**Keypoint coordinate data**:
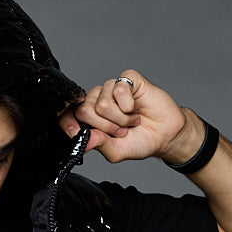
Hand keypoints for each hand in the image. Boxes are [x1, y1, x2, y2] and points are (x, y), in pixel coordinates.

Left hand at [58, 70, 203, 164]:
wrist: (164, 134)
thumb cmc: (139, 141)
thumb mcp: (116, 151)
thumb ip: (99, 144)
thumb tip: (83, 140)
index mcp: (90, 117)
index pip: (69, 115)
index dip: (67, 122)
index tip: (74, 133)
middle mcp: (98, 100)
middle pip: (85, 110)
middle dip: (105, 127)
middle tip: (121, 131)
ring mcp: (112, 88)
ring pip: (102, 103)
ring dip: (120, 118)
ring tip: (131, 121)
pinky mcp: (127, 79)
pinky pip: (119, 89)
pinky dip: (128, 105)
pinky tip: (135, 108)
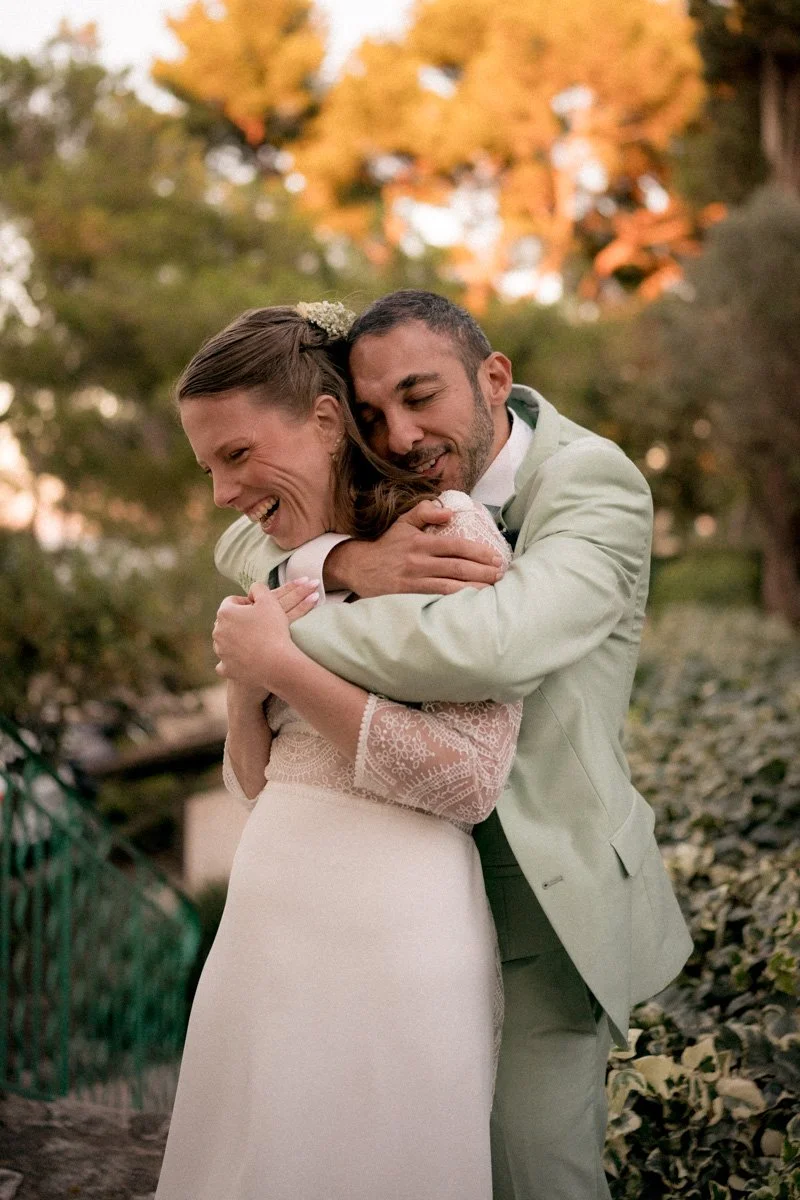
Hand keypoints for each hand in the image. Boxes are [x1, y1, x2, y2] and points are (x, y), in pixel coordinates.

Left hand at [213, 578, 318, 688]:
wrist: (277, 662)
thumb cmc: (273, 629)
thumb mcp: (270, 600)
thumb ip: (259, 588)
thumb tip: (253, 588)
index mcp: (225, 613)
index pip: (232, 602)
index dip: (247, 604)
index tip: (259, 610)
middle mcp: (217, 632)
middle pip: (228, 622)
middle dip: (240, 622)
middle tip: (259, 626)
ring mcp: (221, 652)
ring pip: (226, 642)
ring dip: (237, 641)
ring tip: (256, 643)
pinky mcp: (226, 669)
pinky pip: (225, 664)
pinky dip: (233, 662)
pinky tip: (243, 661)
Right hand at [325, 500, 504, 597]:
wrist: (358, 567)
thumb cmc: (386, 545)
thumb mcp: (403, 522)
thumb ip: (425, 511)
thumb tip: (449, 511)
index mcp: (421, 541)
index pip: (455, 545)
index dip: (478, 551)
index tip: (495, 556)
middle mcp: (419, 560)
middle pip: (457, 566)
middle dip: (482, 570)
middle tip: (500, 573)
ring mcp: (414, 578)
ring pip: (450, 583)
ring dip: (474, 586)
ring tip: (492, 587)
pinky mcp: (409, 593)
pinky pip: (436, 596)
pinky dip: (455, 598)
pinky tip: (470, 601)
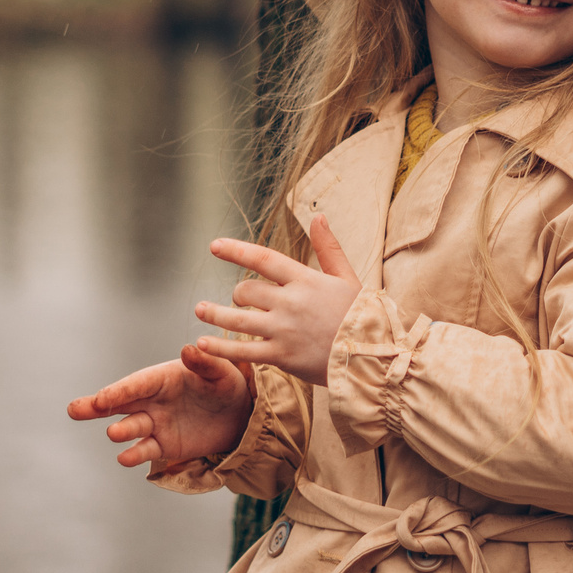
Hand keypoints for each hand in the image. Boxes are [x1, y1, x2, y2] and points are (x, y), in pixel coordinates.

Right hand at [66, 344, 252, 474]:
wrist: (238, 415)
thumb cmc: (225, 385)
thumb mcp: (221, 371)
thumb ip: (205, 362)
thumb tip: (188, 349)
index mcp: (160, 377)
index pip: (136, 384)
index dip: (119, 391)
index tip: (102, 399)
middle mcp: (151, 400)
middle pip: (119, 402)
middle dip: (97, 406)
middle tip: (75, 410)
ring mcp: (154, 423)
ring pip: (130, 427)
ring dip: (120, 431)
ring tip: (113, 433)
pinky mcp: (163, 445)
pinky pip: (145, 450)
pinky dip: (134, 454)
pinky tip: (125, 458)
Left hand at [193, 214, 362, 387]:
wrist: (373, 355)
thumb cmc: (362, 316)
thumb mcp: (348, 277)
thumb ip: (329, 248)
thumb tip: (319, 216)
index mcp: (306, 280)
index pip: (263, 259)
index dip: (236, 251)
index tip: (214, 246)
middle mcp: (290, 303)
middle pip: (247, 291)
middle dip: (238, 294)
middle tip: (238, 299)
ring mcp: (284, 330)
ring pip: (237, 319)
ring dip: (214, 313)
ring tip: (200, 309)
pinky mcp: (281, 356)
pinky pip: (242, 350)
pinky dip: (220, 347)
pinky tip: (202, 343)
* * *
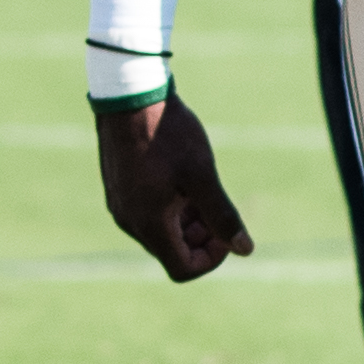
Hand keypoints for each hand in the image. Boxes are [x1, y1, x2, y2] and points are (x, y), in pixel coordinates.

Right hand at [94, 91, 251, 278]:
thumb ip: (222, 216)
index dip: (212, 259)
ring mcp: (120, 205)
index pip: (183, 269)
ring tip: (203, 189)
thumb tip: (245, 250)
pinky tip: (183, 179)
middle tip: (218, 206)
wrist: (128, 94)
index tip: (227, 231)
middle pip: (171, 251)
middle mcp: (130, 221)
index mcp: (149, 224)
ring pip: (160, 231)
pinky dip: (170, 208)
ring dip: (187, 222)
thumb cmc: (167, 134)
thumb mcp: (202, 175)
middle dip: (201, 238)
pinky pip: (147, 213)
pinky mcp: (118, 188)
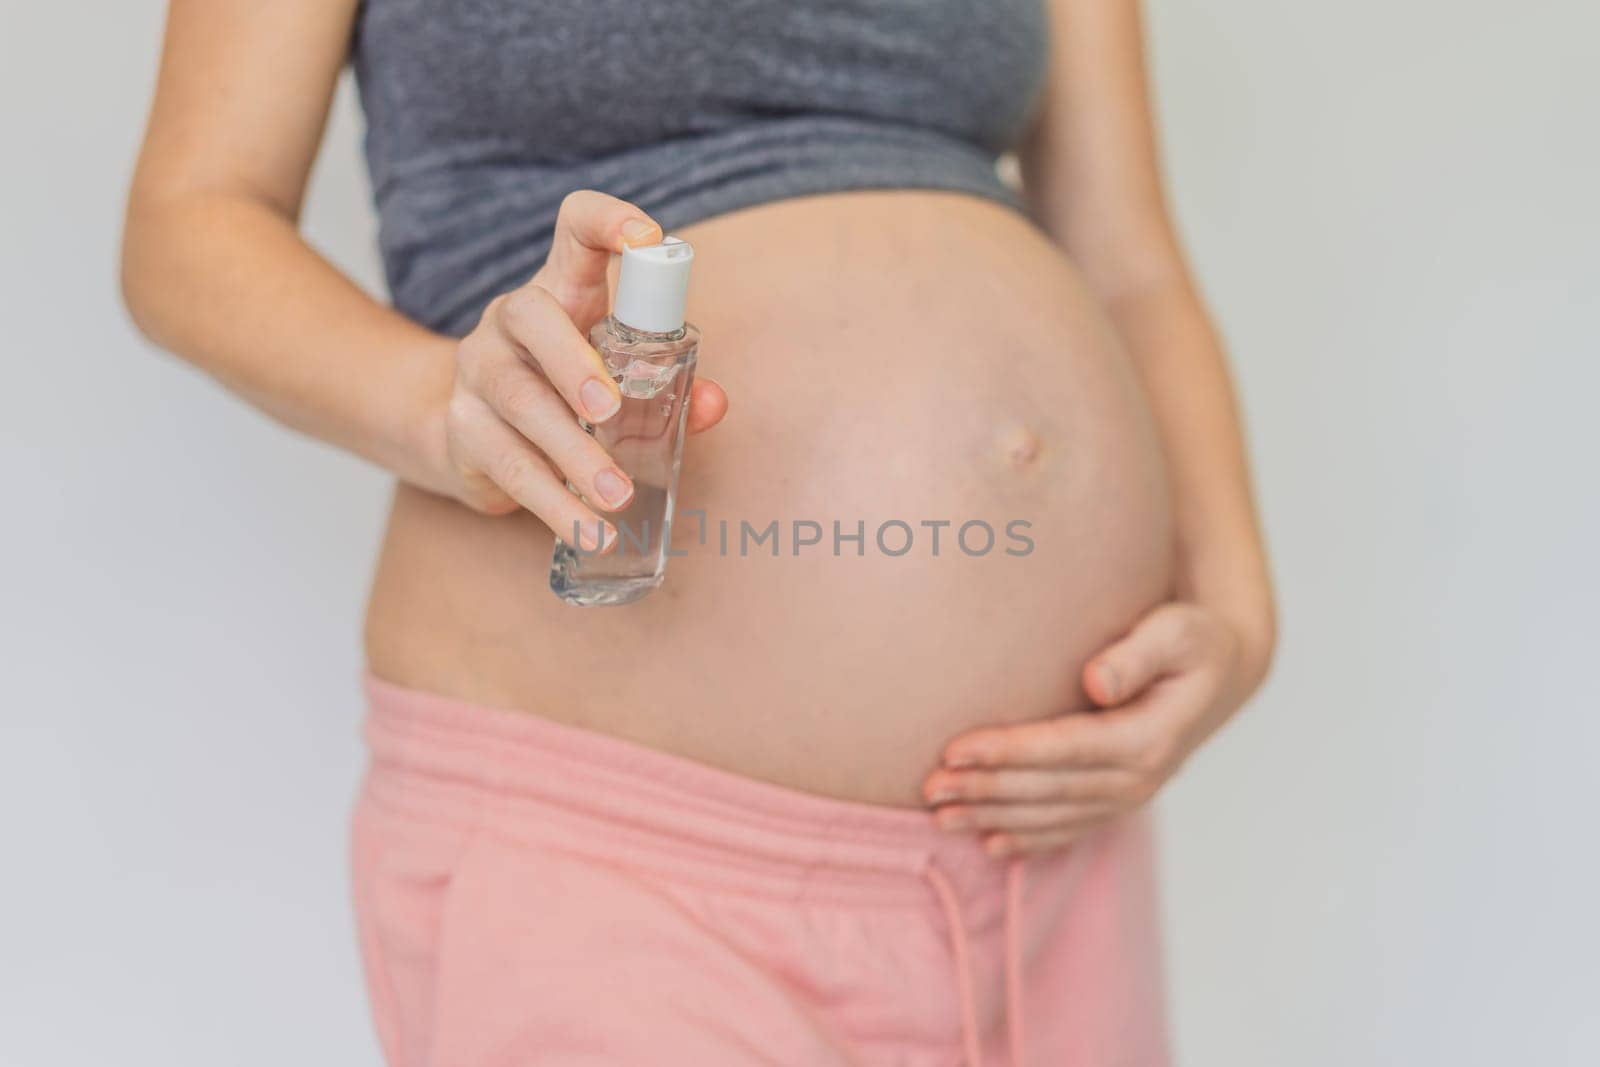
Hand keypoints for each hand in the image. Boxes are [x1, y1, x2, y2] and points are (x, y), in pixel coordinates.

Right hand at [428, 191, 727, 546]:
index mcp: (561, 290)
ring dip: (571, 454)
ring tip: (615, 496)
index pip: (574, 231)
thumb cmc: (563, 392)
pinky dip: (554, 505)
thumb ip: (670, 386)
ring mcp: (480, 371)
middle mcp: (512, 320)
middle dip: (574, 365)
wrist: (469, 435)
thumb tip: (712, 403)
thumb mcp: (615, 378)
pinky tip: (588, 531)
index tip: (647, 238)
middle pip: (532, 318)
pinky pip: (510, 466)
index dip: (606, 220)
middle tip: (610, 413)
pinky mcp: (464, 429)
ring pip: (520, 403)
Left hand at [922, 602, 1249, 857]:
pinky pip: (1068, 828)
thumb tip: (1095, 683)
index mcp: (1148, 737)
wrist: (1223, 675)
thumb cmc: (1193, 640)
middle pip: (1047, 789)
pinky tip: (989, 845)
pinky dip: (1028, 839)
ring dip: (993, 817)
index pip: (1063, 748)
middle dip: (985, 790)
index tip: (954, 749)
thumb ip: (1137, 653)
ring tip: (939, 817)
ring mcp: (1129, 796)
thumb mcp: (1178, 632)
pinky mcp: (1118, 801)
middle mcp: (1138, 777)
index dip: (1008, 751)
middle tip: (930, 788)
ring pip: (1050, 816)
* * *
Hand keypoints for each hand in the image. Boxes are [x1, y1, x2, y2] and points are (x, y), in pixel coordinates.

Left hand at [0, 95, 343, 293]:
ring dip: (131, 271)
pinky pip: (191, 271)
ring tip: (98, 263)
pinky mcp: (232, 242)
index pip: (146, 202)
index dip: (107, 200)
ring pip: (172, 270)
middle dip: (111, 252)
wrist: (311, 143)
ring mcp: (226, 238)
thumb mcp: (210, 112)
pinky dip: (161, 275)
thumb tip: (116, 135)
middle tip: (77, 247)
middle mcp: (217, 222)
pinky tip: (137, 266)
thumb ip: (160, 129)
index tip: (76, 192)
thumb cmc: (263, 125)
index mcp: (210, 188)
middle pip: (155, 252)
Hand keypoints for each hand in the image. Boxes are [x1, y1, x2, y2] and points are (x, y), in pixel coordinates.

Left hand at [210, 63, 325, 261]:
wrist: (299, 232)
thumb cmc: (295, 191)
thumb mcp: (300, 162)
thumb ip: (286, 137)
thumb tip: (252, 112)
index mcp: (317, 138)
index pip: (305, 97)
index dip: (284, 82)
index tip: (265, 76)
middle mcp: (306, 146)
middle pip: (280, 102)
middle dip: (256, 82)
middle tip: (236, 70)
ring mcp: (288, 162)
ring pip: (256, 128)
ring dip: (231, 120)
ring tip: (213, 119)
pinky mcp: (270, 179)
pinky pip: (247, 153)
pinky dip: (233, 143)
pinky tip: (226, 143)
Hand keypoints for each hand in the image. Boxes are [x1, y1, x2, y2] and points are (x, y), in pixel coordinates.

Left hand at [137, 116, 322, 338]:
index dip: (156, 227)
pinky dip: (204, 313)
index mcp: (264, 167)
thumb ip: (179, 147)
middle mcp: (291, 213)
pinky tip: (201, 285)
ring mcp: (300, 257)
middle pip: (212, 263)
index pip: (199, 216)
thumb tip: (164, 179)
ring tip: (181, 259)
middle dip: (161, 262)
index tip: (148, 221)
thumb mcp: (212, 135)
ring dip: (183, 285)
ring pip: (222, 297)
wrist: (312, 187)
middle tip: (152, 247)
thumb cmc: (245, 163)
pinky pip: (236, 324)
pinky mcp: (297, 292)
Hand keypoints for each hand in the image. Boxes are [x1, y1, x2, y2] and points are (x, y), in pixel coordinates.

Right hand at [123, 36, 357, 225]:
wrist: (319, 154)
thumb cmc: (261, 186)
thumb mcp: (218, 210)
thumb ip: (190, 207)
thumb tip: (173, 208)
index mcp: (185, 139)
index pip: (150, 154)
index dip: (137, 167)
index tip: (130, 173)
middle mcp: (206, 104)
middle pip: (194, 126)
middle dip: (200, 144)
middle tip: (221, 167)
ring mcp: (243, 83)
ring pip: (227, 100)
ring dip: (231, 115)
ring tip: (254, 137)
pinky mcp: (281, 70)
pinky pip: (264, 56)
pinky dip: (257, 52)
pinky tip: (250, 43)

**Aim of the task**:
From the records above, give again exactly the lines running from the line with "middle mcp: (291, 213)" to the line with "pinky mcp: (281, 70)", inclusive.

**Result of this task**:
middle mcp: (291, 213)
pinky tip: (201, 285)
ring mcp: (300, 257)
middle pip: (212, 263)
index pip: (199, 216)
thumb tip: (164, 179)
ring tip: (181, 259)
middle dip: (161, 262)
index tip: (148, 221)
thumb mcp: (212, 135)
ring dip: (183, 285)
ring pip: (222, 297)
wrist: (312, 187)
middle tip: (152, 247)
thumb cmc: (245, 163)
pinky pip: (236, 324)
pinky mcp: (297, 292)
Hand keypoints for each hand in the image. Boxes are [x1, y1, x2, y2] and points are (x, y), in pixel coordinates.

Right hand at [123, 36, 357, 225]:
wrist: (319, 154)
thumb cmc: (261, 186)
thumb mcp: (218, 210)
thumb ip: (190, 207)
thumb tip: (173, 208)
index mcp: (185, 139)
index pip: (150, 154)
index dip: (137, 167)
index tip: (130, 173)
middle mcp: (206, 104)
middle pip: (194, 126)
middle dip: (200, 144)
middle tip: (221, 167)
ring mcp: (243, 83)
ring pip: (227, 100)
ring dip: (231, 115)
ring tip: (254, 137)
pinky mcp: (281, 70)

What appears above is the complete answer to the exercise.